**Comprueba tu comprensión:**
1. Enumera todo lo que, según el texto sobre la flotación, desaparece o parece desaparecer.
2. Responde a estas preguntas con datos del texto sobre la flotación:
(a) ¿Qué sustancia contiene en grandes cantidades el agua de las cámaras?
(b) ¿Qué deja de tener que calcular el cerebro al flotar?
(c) Según algunos, ¿qué queda cuando el cuerpo parece desaparecer?
3. Prosigue el texto sobre la flotación a partir de su última oración.

**Fragmento seleccionado:**
■ ■ ■ ■ ■
Si andas buscando ese tan anhelado “reseteo” alejado de toda la vorágine tan característica de fin de año, podrías querer considerar flotar para relajarte. Pero, ¿cómo se siente hacerlo?

Lo primero que debes sabes es que el agua de las cámaras tiene grandes cantidades de sales epsom, que la hacen tan propicia para la flotación como la del Mar Muerto, permitiendo que la persona flote sin esfuerzo. 

Es imposible hundirse y en cuanto comienzas a hacerlo, los músculos empiezan a relajarse y la tensión desaparece: la gravedad desaparece y el cerebro se calma, ya que ya no tiene que calcular la posición en el espacio.

El hecho de no poder ver ni oír nada tiene un efecto similar sobre la mente. De hecho, hay algunos que aseguran que hay un momento en el que el cuerpo parece desaparecer y queda sólo la mente y la consciencia.
■ ■ ■ ■ ■
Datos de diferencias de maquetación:

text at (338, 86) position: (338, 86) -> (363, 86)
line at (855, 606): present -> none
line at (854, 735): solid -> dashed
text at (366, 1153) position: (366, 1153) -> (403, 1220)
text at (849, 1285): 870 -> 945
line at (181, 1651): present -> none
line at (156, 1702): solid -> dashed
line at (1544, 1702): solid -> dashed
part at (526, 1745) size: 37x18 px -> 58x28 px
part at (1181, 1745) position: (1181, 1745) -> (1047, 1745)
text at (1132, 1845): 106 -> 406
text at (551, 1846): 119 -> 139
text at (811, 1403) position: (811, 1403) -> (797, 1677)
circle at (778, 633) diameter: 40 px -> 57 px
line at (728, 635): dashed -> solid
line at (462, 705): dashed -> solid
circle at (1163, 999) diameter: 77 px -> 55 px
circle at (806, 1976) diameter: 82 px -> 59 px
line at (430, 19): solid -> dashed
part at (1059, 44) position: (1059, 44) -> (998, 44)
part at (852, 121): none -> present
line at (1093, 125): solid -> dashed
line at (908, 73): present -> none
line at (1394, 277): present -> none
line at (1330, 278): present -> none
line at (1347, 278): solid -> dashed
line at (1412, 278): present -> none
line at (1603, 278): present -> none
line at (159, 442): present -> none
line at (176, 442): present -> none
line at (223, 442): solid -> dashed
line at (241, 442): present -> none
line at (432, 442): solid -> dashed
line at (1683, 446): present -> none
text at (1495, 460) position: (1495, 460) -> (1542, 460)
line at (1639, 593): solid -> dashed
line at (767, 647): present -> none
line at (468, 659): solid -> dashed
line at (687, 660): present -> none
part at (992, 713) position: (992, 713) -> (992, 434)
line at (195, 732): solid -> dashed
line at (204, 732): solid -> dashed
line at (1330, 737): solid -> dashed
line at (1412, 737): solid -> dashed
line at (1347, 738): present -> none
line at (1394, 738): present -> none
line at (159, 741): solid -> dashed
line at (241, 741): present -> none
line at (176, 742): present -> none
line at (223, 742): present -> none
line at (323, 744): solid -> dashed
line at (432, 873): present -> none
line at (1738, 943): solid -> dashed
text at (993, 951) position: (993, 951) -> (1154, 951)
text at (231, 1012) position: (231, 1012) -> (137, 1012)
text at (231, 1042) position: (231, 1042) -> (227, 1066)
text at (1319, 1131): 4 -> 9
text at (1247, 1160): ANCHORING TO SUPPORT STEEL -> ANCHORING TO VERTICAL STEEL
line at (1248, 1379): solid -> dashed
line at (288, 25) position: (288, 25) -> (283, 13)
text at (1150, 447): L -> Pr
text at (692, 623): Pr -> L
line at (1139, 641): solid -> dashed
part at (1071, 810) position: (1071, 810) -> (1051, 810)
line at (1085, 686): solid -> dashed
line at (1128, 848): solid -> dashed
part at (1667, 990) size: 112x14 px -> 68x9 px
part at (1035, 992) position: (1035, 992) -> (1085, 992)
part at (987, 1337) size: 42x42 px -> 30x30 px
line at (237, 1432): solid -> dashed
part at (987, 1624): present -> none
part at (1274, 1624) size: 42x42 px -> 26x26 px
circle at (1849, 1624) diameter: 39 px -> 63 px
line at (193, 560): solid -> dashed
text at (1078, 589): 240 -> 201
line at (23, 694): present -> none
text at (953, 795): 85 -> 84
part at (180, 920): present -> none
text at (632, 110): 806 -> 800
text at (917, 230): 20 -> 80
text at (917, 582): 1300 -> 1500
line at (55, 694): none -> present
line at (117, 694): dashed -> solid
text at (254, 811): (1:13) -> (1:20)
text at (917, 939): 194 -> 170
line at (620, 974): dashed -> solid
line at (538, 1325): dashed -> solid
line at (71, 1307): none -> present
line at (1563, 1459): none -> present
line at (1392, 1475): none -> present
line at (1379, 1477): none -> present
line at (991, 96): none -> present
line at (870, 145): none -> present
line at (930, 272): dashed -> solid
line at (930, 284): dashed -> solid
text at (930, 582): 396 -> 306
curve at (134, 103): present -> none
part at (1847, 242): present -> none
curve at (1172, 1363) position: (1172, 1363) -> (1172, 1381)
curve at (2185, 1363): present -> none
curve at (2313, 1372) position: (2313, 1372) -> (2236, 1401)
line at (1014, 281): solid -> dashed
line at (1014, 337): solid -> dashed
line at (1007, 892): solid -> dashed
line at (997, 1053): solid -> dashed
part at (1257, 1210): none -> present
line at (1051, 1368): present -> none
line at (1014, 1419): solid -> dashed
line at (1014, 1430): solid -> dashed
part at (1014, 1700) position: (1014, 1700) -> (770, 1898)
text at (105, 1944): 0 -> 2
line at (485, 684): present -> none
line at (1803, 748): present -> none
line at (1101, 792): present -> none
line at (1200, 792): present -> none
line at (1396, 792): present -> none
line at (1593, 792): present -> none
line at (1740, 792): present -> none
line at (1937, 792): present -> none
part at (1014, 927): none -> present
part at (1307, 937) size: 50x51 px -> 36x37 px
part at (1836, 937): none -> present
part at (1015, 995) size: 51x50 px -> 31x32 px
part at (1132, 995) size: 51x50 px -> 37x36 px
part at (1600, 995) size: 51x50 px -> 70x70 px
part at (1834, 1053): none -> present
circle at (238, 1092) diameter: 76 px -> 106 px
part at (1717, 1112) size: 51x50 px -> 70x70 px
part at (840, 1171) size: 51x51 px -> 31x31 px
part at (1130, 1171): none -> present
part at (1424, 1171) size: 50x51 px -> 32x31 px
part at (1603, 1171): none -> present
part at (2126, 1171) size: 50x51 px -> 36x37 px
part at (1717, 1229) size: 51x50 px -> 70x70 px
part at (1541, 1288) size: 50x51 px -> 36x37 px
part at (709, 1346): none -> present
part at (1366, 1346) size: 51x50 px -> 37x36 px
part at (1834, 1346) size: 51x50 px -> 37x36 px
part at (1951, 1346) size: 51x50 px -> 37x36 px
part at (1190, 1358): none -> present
■ ■ ■ ■ ■
**Respuestas por tarea:**
1. La tensión, la gravedad y el cuerpo.

2.
(a) Sales epsom.
(b) La posición en el espacio.
(c) La mente y la consciencia.

3.
Con esto, explican los expertos, se consigue entrar en lo que se denomina estado Alpha, que es un sentimiento de relajación que experimentamos en momentos de paz y tranquilidad.

Además, el ambiente en la cámara intensifica la experiencia, pues el aire es cálido y el agua tiene la temperatura de la piel (35 grados) por lo que después de un rato apenas eres consciente de tu cuerpo. Pasas a un estado similar al que se alcanza mediante meditación, lo cual puede estimular el sistema inmunitario y optimizar la autocuración.